Oil Exploration Emphasized in Gulf

Probably the biggest single complaint about the new legislation concerns the incentives and other "goodies" provided to the oil companies, a lot of which is aimed at the Gulf of Mexico. Indeed, there are significant subsidies that will benefit the oil giants, and in this time of record oil company profits, that's hard for a lot of people to swallow.

The flip side of this is the issue that is never addressed: How does the United States keep its economy moving while decreasing its dependence on imported oil? The answer, in the short term, is to find more supplies of domestic oil. It is impossible for us to quit petroleum "cold turkey." Were we to do so, our economy would collapse overnight. Thus, in the short term — 10 to 20 years — we’re at the mercy of foreign oil suppliers unless we can locate and develop additional sources of oil within our own boundaries.

Certainly as new sources of renewable energy are developed and brought on line, we can begin reducing our dependence on petroleum products. However, we must keep our nation viable during the time it takes to bring these technologies to market. That means we will continue to consume oil until such times as it can be economically replaced by alternate sources of energy.

Alternate Sources of Energy

The Energy Policy Act of 2005 gives a decided push to the development of energy sources independent of fossil fuels.

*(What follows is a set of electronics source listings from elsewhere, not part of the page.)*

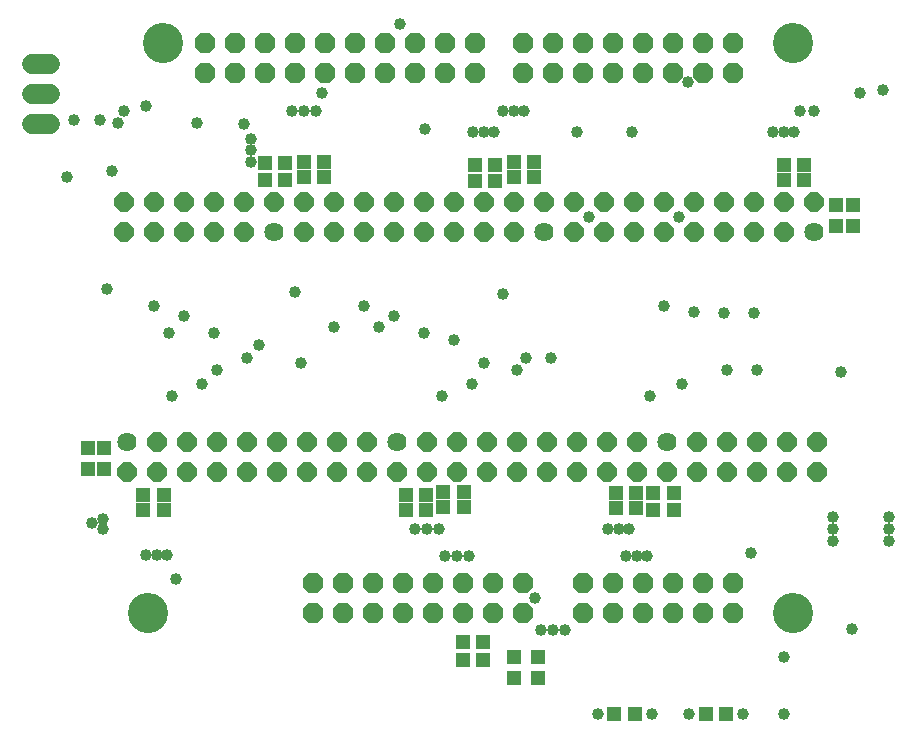
<source format=gbs>
G75*
%MOIN*%
%OFA0B0*%
%FSLAX25Y25*%
%IPPOS*%
%LPD*%
%AMOC8*
5,1,8,0,0,1.08239X$1,22.5*
%
%ADD10R,0.05052X0.04934*%
%ADD11R,0.04934X0.05052*%
%ADD12OC8,0.06800*%
%ADD13C,0.13398*%
%ADD14C,0.06400*%
%ADD15OC8,0.06400*%
%ADD16C,0.06800*%
%ADD17C,0.03975*%
D10*
X0036500Y0109555D03*
X0042000Y0109555D03*
X0042000Y0116445D03*
X0036500Y0116445D03*
X0178500Y0046945D03*
X0178500Y0040055D03*
X0186500Y0040055D03*
X0186500Y0046945D03*
X0286000Y0190555D03*
X0291500Y0190555D03*
X0291500Y0197445D03*
X0286000Y0197445D03*
D11*
X0275445Y0206000D03*
X0275445Y0211000D03*
X0268555Y0211000D03*
X0268555Y0206000D03*
X0185445Y0207000D03*
X0185445Y0212000D03*
X0178555Y0212000D03*
X0178555Y0207000D03*
X0172445Y0205500D03*
X0172445Y0211000D03*
X0165555Y0211000D03*
X0165555Y0205500D03*
X0115445Y0207000D03*
X0115445Y0212000D03*
X0108555Y0212000D03*
X0108555Y0207000D03*
X0102445Y0206000D03*
X0102445Y0211500D03*
X0095555Y0211500D03*
X0095555Y0206000D03*
X0061945Y0101000D03*
X0061945Y0096000D03*
X0055055Y0096000D03*
X0055055Y0101000D03*
X0142555Y0101000D03*
X0142555Y0096000D03*
X0149445Y0096000D03*
X0149445Y0101000D03*
X0155055Y0102000D03*
X0155055Y0097000D03*
X0161945Y0097000D03*
X0161945Y0102000D03*
X0212555Y0101500D03*
X0212555Y0096500D03*
X0219445Y0096500D03*
X0225055Y0096000D03*
X0225055Y0101500D03*
X0219445Y0101500D03*
X0231945Y0101500D03*
X0231945Y0096000D03*
X0168445Y0052000D03*
X0168445Y0046000D03*
X0161555Y0046000D03*
X0161555Y0052000D03*
X0212055Y0028000D03*
X0218945Y0028000D03*
X0242555Y0028000D03*
X0249445Y0028000D03*
D12*
X0251500Y0061500D03*
X0241500Y0061500D03*
X0231500Y0061500D03*
X0221500Y0061500D03*
X0211500Y0061500D03*
X0201500Y0061500D03*
X0201500Y0071500D03*
X0211500Y0071500D03*
X0221500Y0071500D03*
X0231500Y0071500D03*
X0241500Y0071500D03*
X0251500Y0071500D03*
X0181500Y0071500D03*
X0171500Y0071500D03*
X0161500Y0071500D03*
X0161500Y0061500D03*
X0171500Y0061500D03*
X0181500Y0061500D03*
X0151500Y0061500D03*
X0141500Y0061500D03*
X0131500Y0061500D03*
X0121500Y0061500D03*
X0111500Y0061500D03*
X0111500Y0071500D03*
X0121500Y0071500D03*
X0131500Y0071500D03*
X0141500Y0071500D03*
X0151500Y0071500D03*
X0155500Y0241500D03*
X0155500Y0251500D03*
X0145500Y0251500D03*
X0145500Y0241500D03*
X0135500Y0241500D03*
X0135500Y0251500D03*
X0125500Y0251500D03*
X0125500Y0241500D03*
X0115500Y0241500D03*
X0115500Y0251500D03*
X0105500Y0251500D03*
X0105500Y0241500D03*
X0095500Y0241500D03*
X0095500Y0251500D03*
X0085500Y0251500D03*
X0085500Y0241500D03*
X0075500Y0241500D03*
X0075500Y0251500D03*
X0165500Y0251500D03*
X0165500Y0241500D03*
X0181500Y0241500D03*
X0181500Y0251500D03*
X0191500Y0251500D03*
X0191500Y0241500D03*
X0201500Y0241500D03*
X0201500Y0251500D03*
X0211500Y0251500D03*
X0211500Y0241500D03*
X0221500Y0241500D03*
X0221500Y0251500D03*
X0231500Y0251500D03*
X0231500Y0241500D03*
X0241500Y0241500D03*
X0241500Y0251500D03*
X0251500Y0251500D03*
X0251500Y0241500D03*
D13*
X0056500Y0061500D03*
X0061500Y0251500D03*
X0271500Y0251500D03*
X0271500Y0061500D03*
D14*
X0229500Y0118500D03*
X0188500Y0188500D03*
X0139500Y0118500D03*
X0098500Y0188500D03*
X0049500Y0118500D03*
X0278500Y0188500D03*
D15*
X0268500Y0188500D03*
X0258500Y0188500D03*
X0248500Y0188500D03*
X0248500Y0198500D03*
X0258500Y0198500D03*
X0268500Y0198500D03*
X0278500Y0198500D03*
X0238500Y0198500D03*
X0228500Y0198500D03*
X0218500Y0198500D03*
X0208500Y0198500D03*
X0198500Y0198500D03*
X0188500Y0198500D03*
X0178500Y0198500D03*
X0168500Y0198500D03*
X0158500Y0198500D03*
X0148500Y0198500D03*
X0148500Y0188500D03*
X0158500Y0188500D03*
X0168500Y0188500D03*
X0178500Y0188500D03*
X0198500Y0188500D03*
X0208500Y0188500D03*
X0218500Y0188500D03*
X0228500Y0188500D03*
X0238500Y0188500D03*
X0239500Y0118500D03*
X0249500Y0118500D03*
X0259500Y0118500D03*
X0269500Y0118500D03*
X0279500Y0118500D03*
X0279500Y0108500D03*
X0269500Y0108500D03*
X0259500Y0108500D03*
X0249500Y0108500D03*
X0239500Y0108500D03*
X0229500Y0108500D03*
X0219500Y0108500D03*
X0219500Y0118500D03*
X0209500Y0118500D03*
X0199500Y0118500D03*
X0189500Y0118500D03*
X0179500Y0118500D03*
X0169500Y0118500D03*
X0159500Y0118500D03*
X0149500Y0118500D03*
X0149500Y0108500D03*
X0139500Y0108500D03*
X0129500Y0108500D03*
X0119500Y0108500D03*
X0119500Y0118500D03*
X0129500Y0118500D03*
X0109500Y0118500D03*
X0099500Y0118500D03*
X0089500Y0118500D03*
X0079500Y0118500D03*
X0069500Y0118500D03*
X0059500Y0118500D03*
X0059500Y0108500D03*
X0049500Y0108500D03*
X0069500Y0108500D03*
X0079500Y0108500D03*
X0089500Y0108500D03*
X0099500Y0108500D03*
X0109500Y0108500D03*
X0159500Y0108500D03*
X0169500Y0108500D03*
X0179500Y0108500D03*
X0189500Y0108500D03*
X0199500Y0108500D03*
X0209500Y0108500D03*
X0138500Y0188500D03*
X0128500Y0188500D03*
X0118500Y0188500D03*
X0108500Y0188500D03*
X0108500Y0198500D03*
X0098500Y0198500D03*
X0088500Y0198500D03*
X0078500Y0198500D03*
X0068500Y0198500D03*
X0058500Y0198500D03*
X0048500Y0198500D03*
X0048500Y0188500D03*
X0058500Y0188500D03*
X0068500Y0188500D03*
X0078500Y0188500D03*
X0088500Y0188500D03*
X0118500Y0198500D03*
X0128500Y0198500D03*
X0138500Y0198500D03*
D16*
X0024000Y0224500D02*
X0018000Y0224500D01*
X0018000Y0234500D02*
X0024000Y0234500D01*
X0024000Y0244500D02*
X0018000Y0244500D01*
D17*
X0032000Y0226000D03*
X0040500Y0226000D03*
X0046500Y0225000D03*
X0048500Y0229000D03*
X0056000Y0230500D03*
X0073000Y0225000D03*
X0088500Y0224500D03*
X0091000Y0219500D03*
X0091000Y0216000D03*
X0091000Y0212000D03*
X0104500Y0229000D03*
X0108500Y0229000D03*
X0112500Y0229000D03*
X0114500Y0235000D03*
X0140500Y0258000D03*
X0175000Y0229000D03*
X0178500Y0229000D03*
X0182000Y0229000D03*
X0172000Y0222000D03*
X0168500Y0222000D03*
X0165000Y0222000D03*
X0149000Y0223000D03*
X0199500Y0222000D03*
X0218000Y0222000D03*
X0236500Y0238500D03*
X0265000Y0222000D03*
X0268500Y0222000D03*
X0272000Y0222000D03*
X0274000Y0229000D03*
X0278500Y0229000D03*
X0294000Y0235000D03*
X0301500Y0236000D03*
X0233500Y0193500D03*
X0203500Y0193500D03*
X0175000Y0168000D03*
X0158500Y0152500D03*
X0148500Y0155000D03*
X0138500Y0160500D03*
X0133500Y0157000D03*
X0128500Y0164000D03*
X0118500Y0157000D03*
X0107500Y0145000D03*
X0093500Y0151000D03*
X0089500Y0146500D03*
X0079500Y0142500D03*
X0074500Y0138000D03*
X0064500Y0134000D03*
X0063500Y0155000D03*
X0068500Y0160500D03*
X0058500Y0164000D03*
X0043000Y0169500D03*
X0078500Y0155000D03*
X0105500Y0168500D03*
X0154500Y0134000D03*
X0164500Y0138000D03*
X0168500Y0145000D03*
X0179500Y0142500D03*
X0182500Y0146500D03*
X0191000Y0146500D03*
X0224000Y0134000D03*
X0234500Y0138000D03*
X0249500Y0142500D03*
X0259500Y0142500D03*
X0258500Y0161500D03*
X0248500Y0161500D03*
X0238500Y0162000D03*
X0228500Y0164000D03*
X0287500Y0142000D03*
X0285000Y0093500D03*
X0285000Y0089500D03*
X0285000Y0085500D03*
X0303500Y0085500D03*
X0303500Y0089500D03*
X0303500Y0093500D03*
X0291250Y0056250D03*
X0268510Y0047058D03*
X0268500Y0028000D03*
X0254858Y0028000D03*
X0237142Y0028000D03*
X0224500Y0028000D03*
X0206642Y0028000D03*
X0195500Y0056000D03*
X0191500Y0056000D03*
X0187500Y0056000D03*
X0185500Y0066500D03*
X0163494Y0080603D03*
X0159494Y0080603D03*
X0155494Y0080603D03*
X0153500Y0089500D03*
X0149500Y0089500D03*
X0145500Y0089500D03*
X0210000Y0089500D03*
X0213500Y0089500D03*
X0217000Y0089500D03*
X0216000Y0080500D03*
X0219500Y0080500D03*
X0223000Y0080500D03*
X0257500Y0081500D03*
X0066000Y0073000D03*
X0063005Y0080931D03*
X0059505Y0080931D03*
X0056005Y0080931D03*
X0041500Y0089500D03*
X0041500Y0093000D03*
X0038000Y0091500D03*
X0029500Y0207000D03*
X0044500Y0209000D03*
M02*

</source>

There's research money included for hydrogen, solar power, wind generation, wave and tidal effects, and other kinds of energy. Despite critics who claim this bill is a giveaway to the oil industry, the unalterable fact is that money is provided for the research that may ultimately spell the end of energy dominance by the oil companies.

None of this work will bear fruit overnight. Just as with the fledgling oil industry in the late 19th century, there are all manner of problems to be overcome — transport, delivery, environmental and so on. The key fact, though, is that the 2005 energy bill, as passed, does give impetus to the necessary research and development of the products we will use in the future. For all its other flaws, both real and perceived, the Energy Policy Act of 2005 will long be remembered as the first step on a national level at weaning ourselves away from fossil fuels.